Oh, and if your organization is interested in participating in the next American Open Challenge, you can find more information on the registration page. Critical Exposure raised $15,000 and won an additional $5,000 for being a top fundraiser in the last challenge.

4 Stars – and Proud of It!

Posted by alison on September 7th, 2009

It’s with pride, and a virtual bang of the gong (banging on a real gong is the way we celebrate achievements and good news in the GlobalGiving office) that we announce some exciting news:  GlobalGiving has been awarded a 4-star rating by Charity Navigator!

Charity Navigator currently “rates” over 5,000 501(c)3 organizations in the US by examining a charity’s financial health, and then awarding an overall rating – between 0 and 4 stars.  While sometimes criticized for focusing too narrowly on financial ratios that do not evaluate the “big picture” and outcomes of an organization’s work, Charity Navigator remains the most-utilized evaluator of charities, and many donors factor these ratings into their giving decisions.

In 2008, the first time GlobalGiving was eligible to be evaluated (4 years of IRS Form 990s are required to be considered), we scored a respectable 3 stars. This year, based on updated financial information, we were excited to learn that we have earned the 4-star rating based on (in Charity Navigator’s words) “(its) ability to efficiently manage and grow its finances.  Approximately a quarter  of the charities we evaluate have received our highest rating, indicating that GlobalGiving executes its mission in a fiscally responsible way, and outperforms most other charities in America.  This exceptional designation from Charity Navigator differentiates GlobalGiving from its peers and demonstrates to the public it is worthy of their trust.”

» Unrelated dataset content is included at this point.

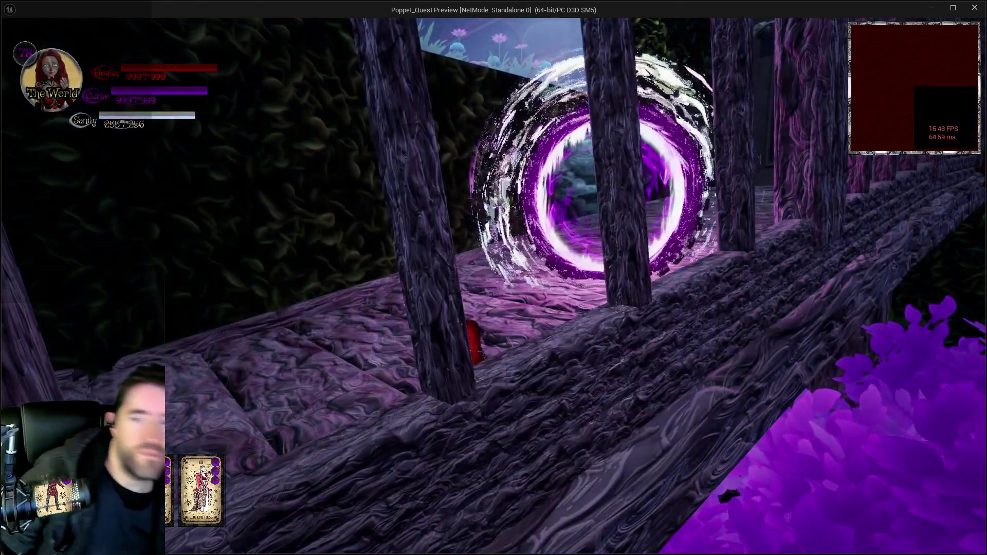
{"action": "key", "text": "w"}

GlobalGiving is committed to extremely high standards around accountability, fiscal responsibility, and transparency, and we are proud of what this rating represents.  Especially during these tough economic times, we know that donors are giving extra thought to how they spend their donation dollars – and we hope this external validation gives them even greater confidence that they are making smart choices when they give to a project on GlobalGiving.

We appreciate your continued support!

Tracking what matters in online fundraising

Posted by Marc Maxson on September 1st, 2009

John List at the University of Chicago studies fundraising strategies. In a recent article he said, “Especially in difficult times, it’s very important to learn what works and doesn’t work. I’m trying to change a sector that’s run on anecdotes into a sector that’s run based on scientific research.”

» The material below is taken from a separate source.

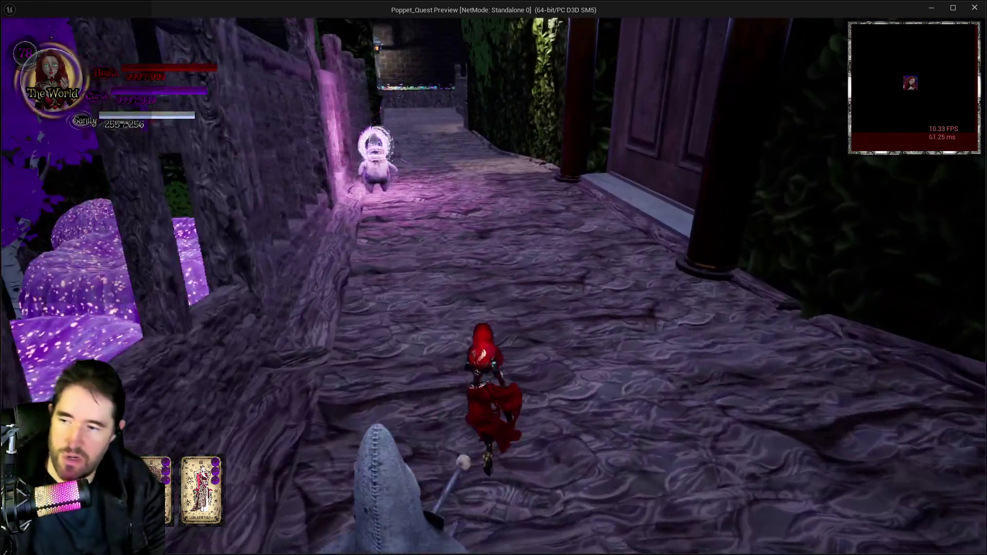
{"action": "key", "text": "w"}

The down economy has resulted in some peculiar findings. List finds that phone marketing is more effective than direct mail, and door-to-door fundraisers get more people to open doors but with fewer donations:

 In one test, instead of knocking, they left fliers stating they’d be back during a specific time frame the next day. Before the economic meltdown, most people weren’t home or didn’t answer the door that second day. By early fall, however, people were more likely to answer the door, yet less likely to give. He concluded that most giving — more than 75% — is indeed driven by social pressure. It’s just that the economy provides a way out while still saving face. “Before the meltdown, if you answered the door, it was very difficult to say no,” Mr. List says. “But now people have a built-in excuse.” Source: www.chicagobusiness.com

One way we’ve tried to get beyond anecdote-driven fundraising strategies is by systematically collecting information about what works in online nonprofit fundraising and sharing that with our organizations. Take a look at our Global Open challenge.  It takes a different approach to raise money from a lot of people – a social media based strategy – and we are eager to join the conversation about what works. One way is to periodically link to other places and people whom we think you ought to know about, if you are trying to pursue funding for your little earth changing idea in a crowd-sourced way.

The other is to ask you what you think. Please submit comments!